- _What needs to be done_:
Pull out every line in the records that contains the word "oluline", copying each line in full. Matches must have the same uppercase and lowercase letters.

* * * * * * *

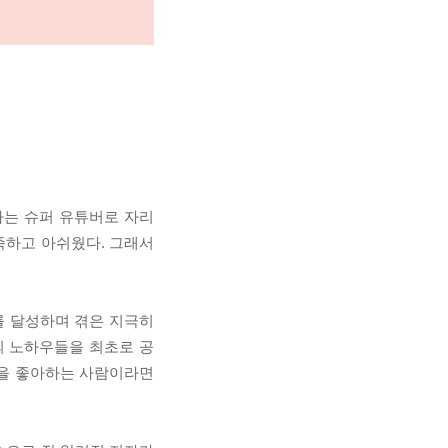
하는 슈퍼 유튜버로 자리
부족하고 아쉬웠다. 그래서
를 달성하며 겪은 지극히
의 노하우들을 최초로 공
행을 좋아하는 사람이라면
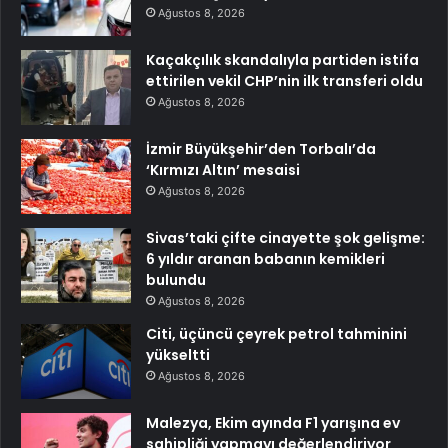
Ağustos 8, 2026
Kaçakçılık skandalıyla partiden istifa
ettirilen vekil CHP’nin ilk transferi oldu
Ağustos 8, 2026
İzmir Büyükşehir’den Torbalı’da
‘Kırmızı Altın’ mesaisi
Ağustos 8, 2026
Sivas’taki çifte cinayette şok gelişme:
6 yıldır aranan babanın kemikleri
bulundu
Ağustos 8, 2026
Citi, üçüncü çeyrek petrol tahminini
yükseltti
Ağustos 8, 2026
Malezya, Ekim ayında F1 yarışına ev
sahipliği yapmayı değerlendiriyor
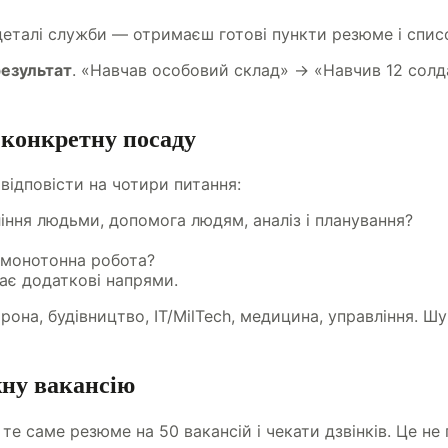
 деталі служби — отримаєш готові пункти резюме і списо
результат
. «Навчав особовий склад» → «Навчив 12 солд
 конкретну посаду
відповісти на чотири питання:
іння людьми, допомога людям, аналіз і планування?
, монотонна робота?
ає додаткові напрями.
орона, будівництво, IT/MilTech, медицина, управління. 
жну вакансію
те саме резюме на 50 вакансій і чекати дзвінків. Це не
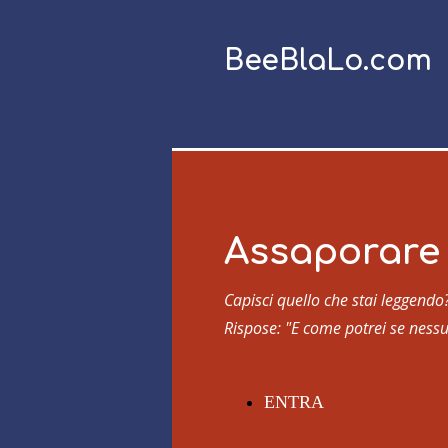
BeeBlaLo.com
Assaporare 
Capisci quello che stai leggendo
Rispose: "E come potrei se ness
ENTRA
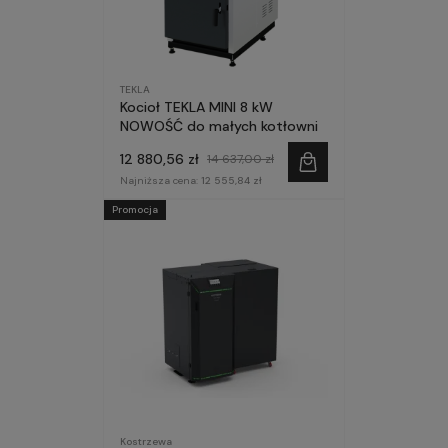
TEKLA
Kocioł TEKLA MINI 8 kW
NOWOŚĆ do małych kotłowni
12 880,56 zł
14 637,00 zł
Najniższa cena:
12 555,84 zł
Promocja
Kostrzewa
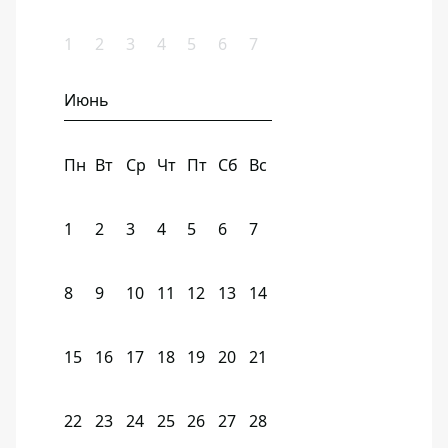
1
2
3
4
5
6
7
Июнь
Пн
Вт
Ср
Чт
Пт
Сб
Вс
1
2
3
4
5
6
7
8
9
10
11
12
13
14
15
16
17
18
19
20
21
22
23
24
25
26
27
28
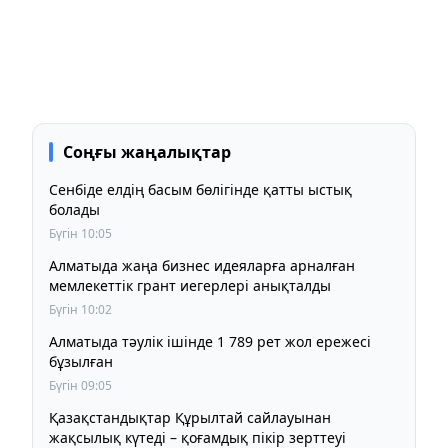
Соңғы жаңалықтар
Сенбіде елдің басым бөлігінде қатты ыстық
болады
Бүгін 10:05
Алматыда жаңа бизнес идеяларға арналған
мемлекеттік грант иегерлері анықталды
Бүгін 10:02
Алматыда тәулік ішінде 1 789 рет жол ережесі
бұзылған
Бүгін 09:05
Қазақстандықтар Құрылтай сайлауынан
жақсылық күтеді – қоғамдық пікір зерттеуі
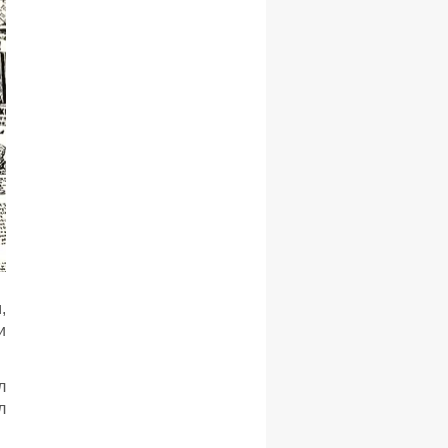
,
и
.
л
л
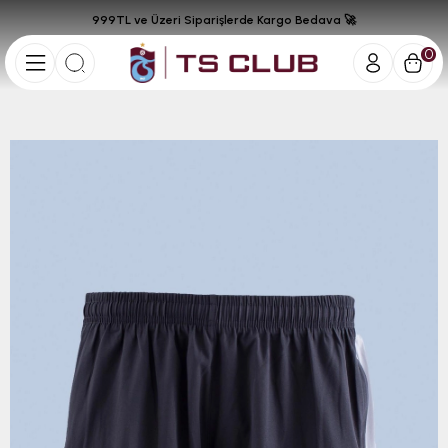
999TL ve Üzeri Siparişlerde Kargo Bedava 🚀
0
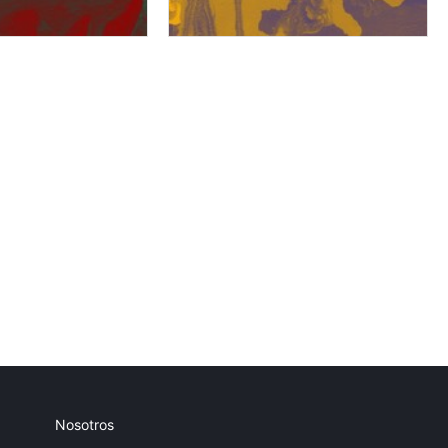
Nosotros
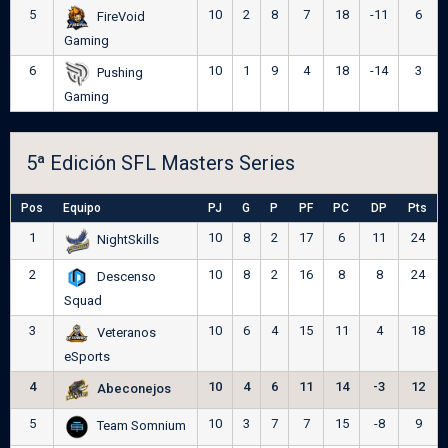
5
10
2
8
7
18
-11
6
FireVoid
Gaming
6
10
1
9
4
18
-14
3
Pushing
Gaming
5ª Edición SFL Masters Series
Pos
Equipo
PJ
G
P
PF
PC
DP
Pts
1
10
8
2
17
6
11
24
NightSkills
2
10
8
2
16
8
8
24
Descenso
Squad
3
10
6
4
15
11
4
18
Veteranos
eSports
4
10
4
6
11
14
-3
12
Abeconejos
5
10
3
7
7
15
-8
9
Team Somnium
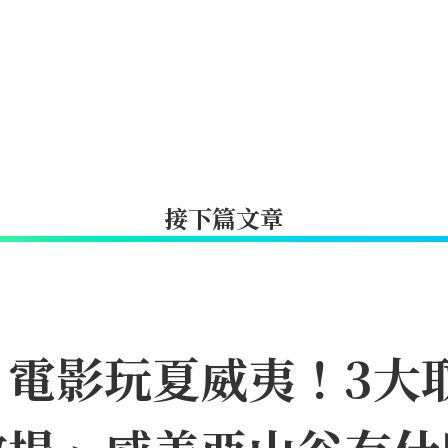
接下篇文章
》電影玩夏威夷！3大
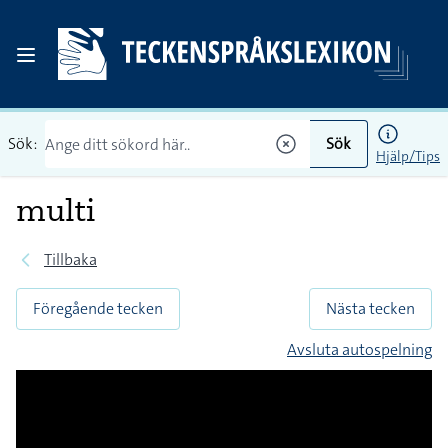
Sök:
Sök
Hjälp/Tips
multi
Tillbaka
Föregående tecken
Nästa tecken
Avsluta autospelning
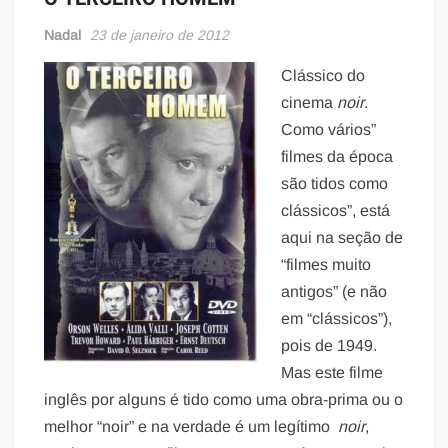
Nadal
23 de janeiro de 2012
Clássico do
cinema
noir
.
Como vários”
filmes da época
são tidos como
clássicos”, está
aqui na seção de
“filmes muito
antigos” (e não
em “clássicos”),
pois de 1949.
Mas este filme
inglês por alguns é tido como uma obra-prima ou o
melhor “noir” e na verdade é um legítimo
noir
,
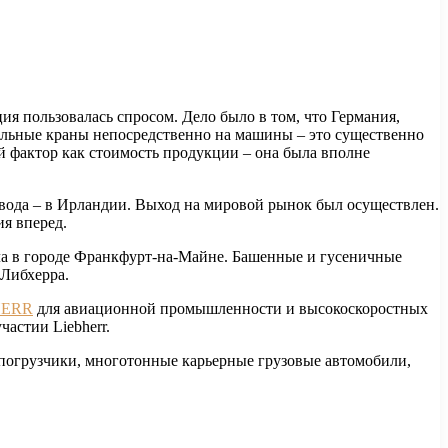
ция пользовалась спросом.
Дело было в том, что Германия,
тельные краны непосредственно на машины – это существенно
й фактор как стоимость продукции – она была вполне
авода – в Ирландии. Выход на мировой рынок был осуществлен.
я вперед.
ила в городе Франкфурт-на-Майне. Башенные и гусеничные
 Либхерра.
HERR
для авиационной промышленности и высокоскоростных
астии Liebherr.
погрузчики, многотонные карьерные грузовые автомобили,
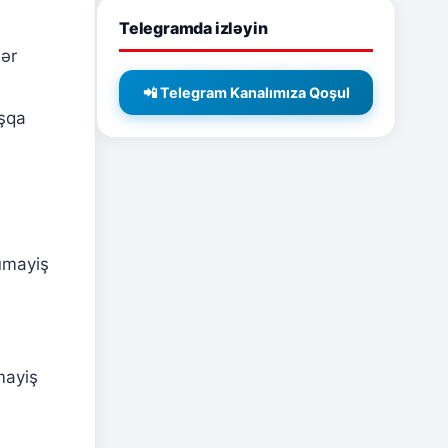
Telegramda izləyin
dər
📲 Telegram Kanalımıza Qoşul
aşqa
ümayiş
mayiş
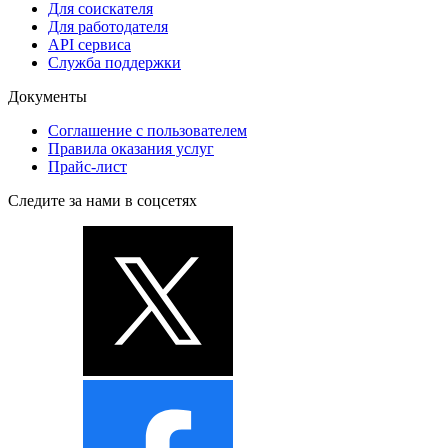
Для соискателя
Для работодателя
API сервиса
Служба поддержки
Документы
Соглашение с пользователем
Правила оказания услуг
Прайс-лист
Следите за нами в соцсетях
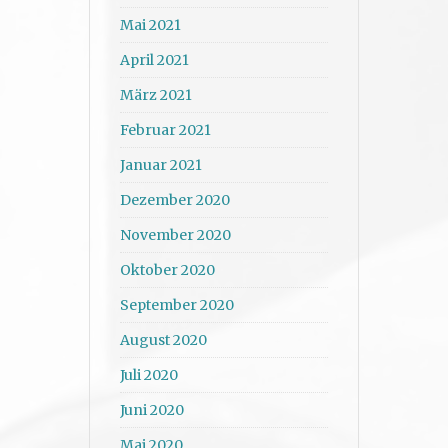
Mai 2021
April 2021
März 2021
Februar 2021
Januar 2021
Dezember 2020
November 2020
Oktober 2020
September 2020
August 2020
Juli 2020
Juni 2020
Mai 2020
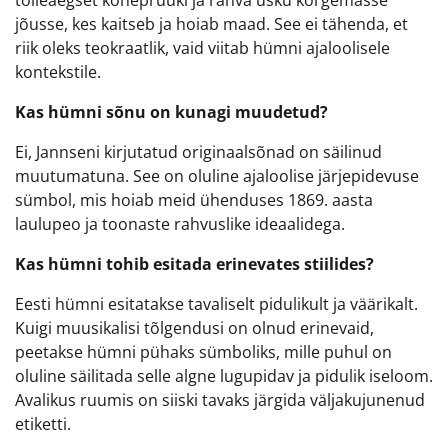
tolleaegset kõnepruuki ja rahva usku kõrgemasse
jõusse, kes kaitseb ja hoiab maad. See ei tähenda, et
riik oleks teokraatlik, vaid viitab hümni ajaloolisele
kontekstile.
Kas hümni sõnu on kunagi muudetud?
Ei, Jannseni kirjutatud originaalsõnad on säilinud
muutumatuna. See on oluline ajaloolise järjepidevuse
sümbol, mis hoiab meid ühenduses 1869. aasta
laulupeo ja toonaste rahvuslike ideaalidega.
Kas hümni tohib esitada erinevates stiilides?
Eesti hümni esitatakse tavaliselt pidulikult ja väärikalt.
Kuigi muusikalisi tõlgendusi on olnud erinevaid,
peetakse hümni pühaks sümboliks, mille puhul on
oluline säilitada selle algne lugupidav ja pidulik iseloom.
Avalikus ruumis on siiski tavaks järgida väljakujunenud
etiketti.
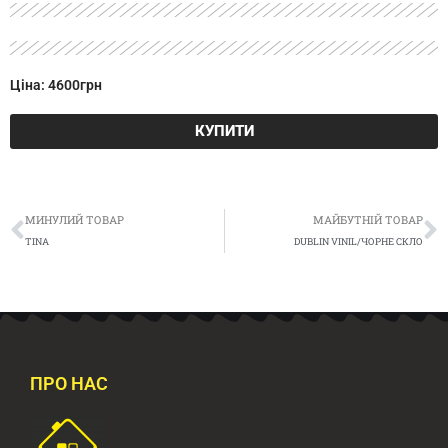
Ціна: 4600грн
КУПИТИ
Попер
Д
МИНУЛИЙ ТОВАР
МАЙБУТНІЙ ТОВАР
TINA
DUBLIN VINIL/ЧОРНЕ СКЛО
ПРО НАС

* * * * * * *

- _Response to this exercise_:
muutumatuna. See on oluline ajaloolise järjepidevuse
oluline säilitada selle algne lugupidav ja pidulik iseloom.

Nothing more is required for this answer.